» **Текст задания**:
+-------+

Так, Леонардо сделал набросок скорострельной пушки с девятью стволами — прообраз советской «Катюши». Он также придумал особый горн, чтобы плавить металл одновременно для всех девяти стволов. Создал даже чертеж некоего подобия современного танка, конусообразной формы, приводившегося в движение пружинами, с орудиями и вращающимися «пулеметами».
Для нарождающейся ломбардской промышленности он сделал рисунки сукновальных, сучильных и ткацких станков и веретен. Братская, нерасторжимая дружба Леонардо и Джакомо оборвалась трагически. После захвата Милана французами Джакомо Андреа был казнен.
В конце жизни Леонардо была заказана конная статуя маршала Тривульцио. Он сделал множество эскизов, но не саму статую и тем не совершил поступка, оскорбляющего память погибшего друга.

+-------+

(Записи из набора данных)

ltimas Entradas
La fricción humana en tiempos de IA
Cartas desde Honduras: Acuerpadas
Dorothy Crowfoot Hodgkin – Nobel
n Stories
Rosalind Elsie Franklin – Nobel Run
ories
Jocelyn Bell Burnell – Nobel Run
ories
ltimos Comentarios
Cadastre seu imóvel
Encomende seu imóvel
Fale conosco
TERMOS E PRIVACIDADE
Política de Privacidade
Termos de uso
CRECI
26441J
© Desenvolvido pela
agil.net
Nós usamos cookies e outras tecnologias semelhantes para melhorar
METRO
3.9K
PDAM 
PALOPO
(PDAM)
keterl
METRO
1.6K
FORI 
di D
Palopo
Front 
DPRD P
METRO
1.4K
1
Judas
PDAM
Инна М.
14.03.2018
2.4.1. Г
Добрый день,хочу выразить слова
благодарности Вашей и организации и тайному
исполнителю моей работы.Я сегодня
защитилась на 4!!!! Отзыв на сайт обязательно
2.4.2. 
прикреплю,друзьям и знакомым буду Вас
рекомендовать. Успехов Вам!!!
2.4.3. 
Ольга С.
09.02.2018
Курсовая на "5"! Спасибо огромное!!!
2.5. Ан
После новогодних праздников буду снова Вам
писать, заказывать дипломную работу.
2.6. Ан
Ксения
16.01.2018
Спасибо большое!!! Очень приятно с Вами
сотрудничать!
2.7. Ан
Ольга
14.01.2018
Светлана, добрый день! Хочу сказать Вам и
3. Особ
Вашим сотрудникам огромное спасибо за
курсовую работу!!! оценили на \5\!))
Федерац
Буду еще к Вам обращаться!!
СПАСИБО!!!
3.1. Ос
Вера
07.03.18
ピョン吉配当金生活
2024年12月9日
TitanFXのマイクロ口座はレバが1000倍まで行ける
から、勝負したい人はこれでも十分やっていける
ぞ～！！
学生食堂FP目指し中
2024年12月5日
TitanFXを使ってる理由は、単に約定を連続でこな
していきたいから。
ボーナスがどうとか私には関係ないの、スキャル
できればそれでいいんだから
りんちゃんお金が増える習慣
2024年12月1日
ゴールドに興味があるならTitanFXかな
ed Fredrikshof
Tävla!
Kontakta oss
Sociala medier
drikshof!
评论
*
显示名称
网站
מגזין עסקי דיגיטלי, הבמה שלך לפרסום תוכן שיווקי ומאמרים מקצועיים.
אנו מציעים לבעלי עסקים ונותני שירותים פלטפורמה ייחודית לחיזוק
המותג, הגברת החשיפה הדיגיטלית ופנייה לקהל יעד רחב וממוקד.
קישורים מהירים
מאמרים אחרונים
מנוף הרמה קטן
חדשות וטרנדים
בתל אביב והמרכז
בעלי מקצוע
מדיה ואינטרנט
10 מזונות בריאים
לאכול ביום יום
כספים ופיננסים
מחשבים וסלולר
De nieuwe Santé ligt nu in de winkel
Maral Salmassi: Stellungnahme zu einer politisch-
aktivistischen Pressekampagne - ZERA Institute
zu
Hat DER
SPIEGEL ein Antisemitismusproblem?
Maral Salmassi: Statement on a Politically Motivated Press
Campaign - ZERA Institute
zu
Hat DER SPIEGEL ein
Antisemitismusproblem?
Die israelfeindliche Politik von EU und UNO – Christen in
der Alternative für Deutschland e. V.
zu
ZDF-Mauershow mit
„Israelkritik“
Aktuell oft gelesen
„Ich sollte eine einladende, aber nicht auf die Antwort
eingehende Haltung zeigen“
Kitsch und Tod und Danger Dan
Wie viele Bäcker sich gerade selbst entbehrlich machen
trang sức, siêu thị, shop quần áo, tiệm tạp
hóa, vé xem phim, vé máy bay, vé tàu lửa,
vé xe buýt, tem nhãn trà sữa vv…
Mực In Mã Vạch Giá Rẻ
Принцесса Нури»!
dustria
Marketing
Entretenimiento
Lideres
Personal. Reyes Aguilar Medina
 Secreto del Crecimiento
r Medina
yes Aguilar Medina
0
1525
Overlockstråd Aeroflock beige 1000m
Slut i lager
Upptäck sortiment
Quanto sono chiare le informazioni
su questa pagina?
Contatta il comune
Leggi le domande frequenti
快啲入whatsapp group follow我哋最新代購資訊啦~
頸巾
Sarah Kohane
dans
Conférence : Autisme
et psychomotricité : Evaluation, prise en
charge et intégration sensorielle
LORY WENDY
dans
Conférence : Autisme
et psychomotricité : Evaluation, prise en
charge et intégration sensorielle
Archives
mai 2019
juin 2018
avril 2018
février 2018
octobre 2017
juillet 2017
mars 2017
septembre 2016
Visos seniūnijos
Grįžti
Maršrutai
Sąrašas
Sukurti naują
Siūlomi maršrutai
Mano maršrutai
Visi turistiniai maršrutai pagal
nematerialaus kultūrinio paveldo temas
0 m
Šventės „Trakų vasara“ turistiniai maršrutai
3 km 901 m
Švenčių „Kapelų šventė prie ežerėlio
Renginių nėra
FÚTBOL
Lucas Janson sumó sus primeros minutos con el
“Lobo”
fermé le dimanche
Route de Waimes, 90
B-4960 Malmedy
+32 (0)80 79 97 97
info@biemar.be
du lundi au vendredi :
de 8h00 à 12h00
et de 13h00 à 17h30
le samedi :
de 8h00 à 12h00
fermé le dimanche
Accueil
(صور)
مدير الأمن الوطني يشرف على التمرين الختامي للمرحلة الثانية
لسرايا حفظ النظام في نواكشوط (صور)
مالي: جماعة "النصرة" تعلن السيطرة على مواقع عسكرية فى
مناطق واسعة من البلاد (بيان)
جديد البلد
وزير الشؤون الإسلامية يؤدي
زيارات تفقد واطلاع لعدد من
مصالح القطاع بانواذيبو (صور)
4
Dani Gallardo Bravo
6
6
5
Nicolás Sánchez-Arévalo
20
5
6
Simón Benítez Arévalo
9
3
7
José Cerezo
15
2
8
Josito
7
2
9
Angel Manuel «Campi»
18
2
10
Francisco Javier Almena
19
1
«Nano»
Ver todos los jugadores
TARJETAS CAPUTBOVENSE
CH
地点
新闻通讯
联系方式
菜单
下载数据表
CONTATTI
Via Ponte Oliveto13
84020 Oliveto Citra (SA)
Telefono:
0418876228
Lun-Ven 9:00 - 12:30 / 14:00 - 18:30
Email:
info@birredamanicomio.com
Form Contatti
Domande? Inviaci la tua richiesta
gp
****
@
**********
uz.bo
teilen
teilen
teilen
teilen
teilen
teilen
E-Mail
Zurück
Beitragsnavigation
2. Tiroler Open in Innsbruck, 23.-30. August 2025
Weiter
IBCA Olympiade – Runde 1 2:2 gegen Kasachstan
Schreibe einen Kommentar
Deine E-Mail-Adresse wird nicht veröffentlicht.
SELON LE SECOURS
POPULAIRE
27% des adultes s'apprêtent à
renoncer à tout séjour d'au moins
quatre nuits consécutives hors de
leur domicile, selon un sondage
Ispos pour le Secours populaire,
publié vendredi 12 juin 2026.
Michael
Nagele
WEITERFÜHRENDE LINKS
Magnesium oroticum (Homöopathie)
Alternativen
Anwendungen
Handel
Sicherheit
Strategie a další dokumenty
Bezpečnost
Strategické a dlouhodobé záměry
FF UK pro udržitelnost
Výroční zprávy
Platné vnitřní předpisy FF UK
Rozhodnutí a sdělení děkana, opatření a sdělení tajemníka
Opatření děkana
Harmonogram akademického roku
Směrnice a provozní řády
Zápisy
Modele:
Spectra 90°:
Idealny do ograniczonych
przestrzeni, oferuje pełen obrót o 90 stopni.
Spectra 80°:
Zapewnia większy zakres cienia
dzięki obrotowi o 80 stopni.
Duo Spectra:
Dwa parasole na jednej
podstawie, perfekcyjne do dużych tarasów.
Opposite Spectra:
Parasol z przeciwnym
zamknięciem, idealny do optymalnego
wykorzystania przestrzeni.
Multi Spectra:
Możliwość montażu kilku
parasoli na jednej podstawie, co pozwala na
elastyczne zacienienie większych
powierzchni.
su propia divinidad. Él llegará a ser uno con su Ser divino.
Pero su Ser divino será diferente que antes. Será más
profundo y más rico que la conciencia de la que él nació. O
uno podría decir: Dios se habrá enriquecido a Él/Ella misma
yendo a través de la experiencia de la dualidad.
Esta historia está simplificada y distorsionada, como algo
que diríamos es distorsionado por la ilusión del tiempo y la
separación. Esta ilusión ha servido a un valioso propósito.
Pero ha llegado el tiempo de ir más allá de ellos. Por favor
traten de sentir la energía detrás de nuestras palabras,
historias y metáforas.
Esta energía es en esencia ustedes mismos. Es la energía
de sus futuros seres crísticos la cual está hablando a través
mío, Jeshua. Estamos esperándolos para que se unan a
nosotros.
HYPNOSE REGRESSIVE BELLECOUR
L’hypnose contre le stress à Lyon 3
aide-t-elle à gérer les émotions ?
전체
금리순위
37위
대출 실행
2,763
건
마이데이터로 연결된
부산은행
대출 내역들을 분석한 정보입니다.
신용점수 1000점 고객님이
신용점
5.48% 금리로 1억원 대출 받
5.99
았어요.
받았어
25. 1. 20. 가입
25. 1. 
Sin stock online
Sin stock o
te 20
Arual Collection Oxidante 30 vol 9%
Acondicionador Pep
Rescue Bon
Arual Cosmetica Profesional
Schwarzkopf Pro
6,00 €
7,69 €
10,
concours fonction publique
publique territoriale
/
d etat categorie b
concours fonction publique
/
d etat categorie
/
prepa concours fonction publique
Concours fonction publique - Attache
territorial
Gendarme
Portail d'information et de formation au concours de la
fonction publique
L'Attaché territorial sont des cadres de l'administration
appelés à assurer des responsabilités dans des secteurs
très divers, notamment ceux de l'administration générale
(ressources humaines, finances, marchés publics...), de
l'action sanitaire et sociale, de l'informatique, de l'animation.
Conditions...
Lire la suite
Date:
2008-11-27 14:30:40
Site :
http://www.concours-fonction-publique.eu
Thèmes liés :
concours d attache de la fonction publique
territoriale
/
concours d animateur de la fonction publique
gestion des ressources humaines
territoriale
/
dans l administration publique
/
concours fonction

+-------+

» **Задания**:
a) Сколько стволов было у скорострельной пушки, набросок которой, согласно тексту о Леонардо, он сделал?
b) Перепишите из текста о Леонардо фрагмент без изменений, начиная со слов «В конце жизни» и заканчивая словами «память погибшего друга.».

» **Ответы**:
a) Девять стволов.

b)
В конце жизни Леонардо была заказана конная статуя маршала Тривульцио. Он сделал множество эскизов, но не саму статую и тем не совершил поступка, оскорбляющего память погибшего друга.